The next step for universities is to concoct a set of proxies for race that are facially race-neutral in order to deliver “enough” blacks to campus. Socioeconomic preference is the leading criterion. The UC system already deploys it with increasing finesse; Asian families in California have reported the devastating impact of the preference. Facially race-neutral preferences can be revised continually, as socioeconomic conditions change (the need for racial apportionment, universities claim, is unending). Even apart from the Supreme Court’s ruling in SFFA v. Harvard, such practices are in direct violation of Prop. 209.

The racial mischief in socioeconomics springs from the “socio” part. For example, in New York City, no other demographic group has higher poverty rates than Asians. Under a system of simple economic preference, Asians would receive a boost. But adding reasonable-sounding “socio” factors—such as single-parent households, incarcerated family members, and employment status—removes most Asians from consideration because even poor Asian families frequently fail to meet these criteria. (Straight economic preferences are not favored by universities because, it turns out, black students really aren’t poor enough.)

Three noteworthy lawsuits are complicating the search for facially race-neutral proxies. The first, brought in 2018 by the Chinese American Citizens Alliance of Greater New York and others against New York City, concerns the city’s famous Specialized High Schools. The second is a 2021 lawsuit by parents of the top-ranked Thomas Jefferson High School for Science and Technology in Fairfax County, Virginia. The third is a 2021 case in which parents sued Boston over admissions to its elite Exam Schools.
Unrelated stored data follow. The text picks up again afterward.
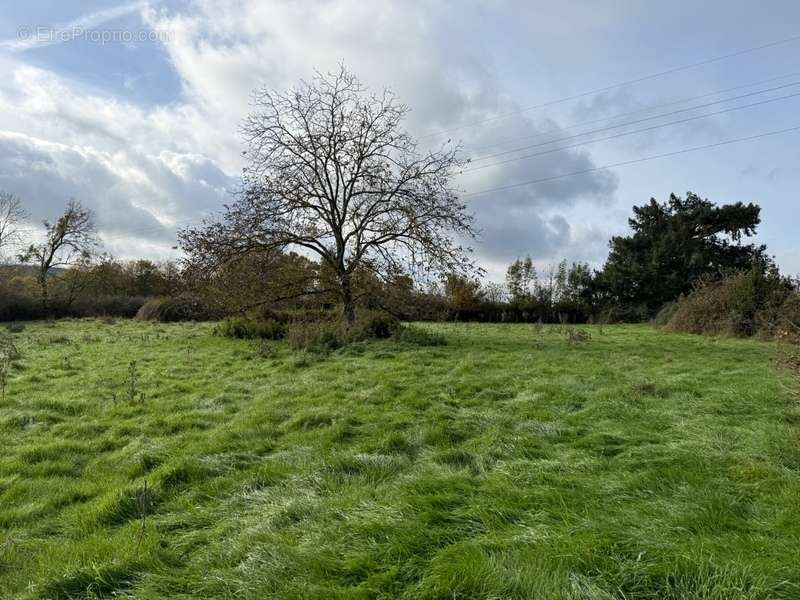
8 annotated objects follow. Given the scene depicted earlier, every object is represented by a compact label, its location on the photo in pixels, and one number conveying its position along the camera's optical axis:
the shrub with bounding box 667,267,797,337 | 17.73
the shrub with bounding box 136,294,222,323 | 27.31
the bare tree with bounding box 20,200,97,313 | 36.53
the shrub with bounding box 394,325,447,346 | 14.57
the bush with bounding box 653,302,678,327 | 24.69
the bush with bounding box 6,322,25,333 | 21.49
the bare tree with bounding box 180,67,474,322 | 15.91
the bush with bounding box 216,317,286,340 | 16.55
In each case, merit-based academic criteria resulted in “inequity”—namely, “too many” Asians and “not enough” blacks—and so were replaced by facially race-neutral proxies for race.

These cases feature three of the most commonly discussed race proxies for universities: socioeconomically engineered thresholds (New York), “holistic” admissions laden with non-academic personality assessments (Thomas Jefferson), and zonal quotas (Boston). Granted, different statutes and precedents apply to high schools, and each of these cases has unique circumstances, but the Supreme Court must be well aware of the possible university implications of these cases. Significantly, all three cases are in appeal, moving towards the Supreme Court.
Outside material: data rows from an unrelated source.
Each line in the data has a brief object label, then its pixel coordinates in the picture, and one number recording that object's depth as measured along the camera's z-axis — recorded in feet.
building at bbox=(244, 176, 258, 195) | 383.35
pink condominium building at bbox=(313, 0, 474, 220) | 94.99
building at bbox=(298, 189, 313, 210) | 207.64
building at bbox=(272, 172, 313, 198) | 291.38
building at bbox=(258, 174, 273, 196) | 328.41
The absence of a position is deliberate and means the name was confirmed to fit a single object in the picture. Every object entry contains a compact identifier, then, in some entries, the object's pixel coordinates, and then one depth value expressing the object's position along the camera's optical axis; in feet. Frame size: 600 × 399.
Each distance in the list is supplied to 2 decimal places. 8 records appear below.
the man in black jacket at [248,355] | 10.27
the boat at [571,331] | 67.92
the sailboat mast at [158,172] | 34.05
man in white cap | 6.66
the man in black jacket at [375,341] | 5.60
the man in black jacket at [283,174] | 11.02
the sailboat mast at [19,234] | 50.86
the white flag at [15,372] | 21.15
Legal questions aside, the use of sham proxies for race should offend us. It should also alarm us: all these proxies entail the dumbing down of standards and the end of merit. True, the meritocratic ideal may never be perfectly realized, but the pursuit of it is better than the alternatives. America welcomes people with many different values, traditions, interests, and specializations. Identity-blind meritocracy is the fairest and best way to absorb them, and it contributes to our richness as a nation. The Court’s SFFA ruling advances this ideal.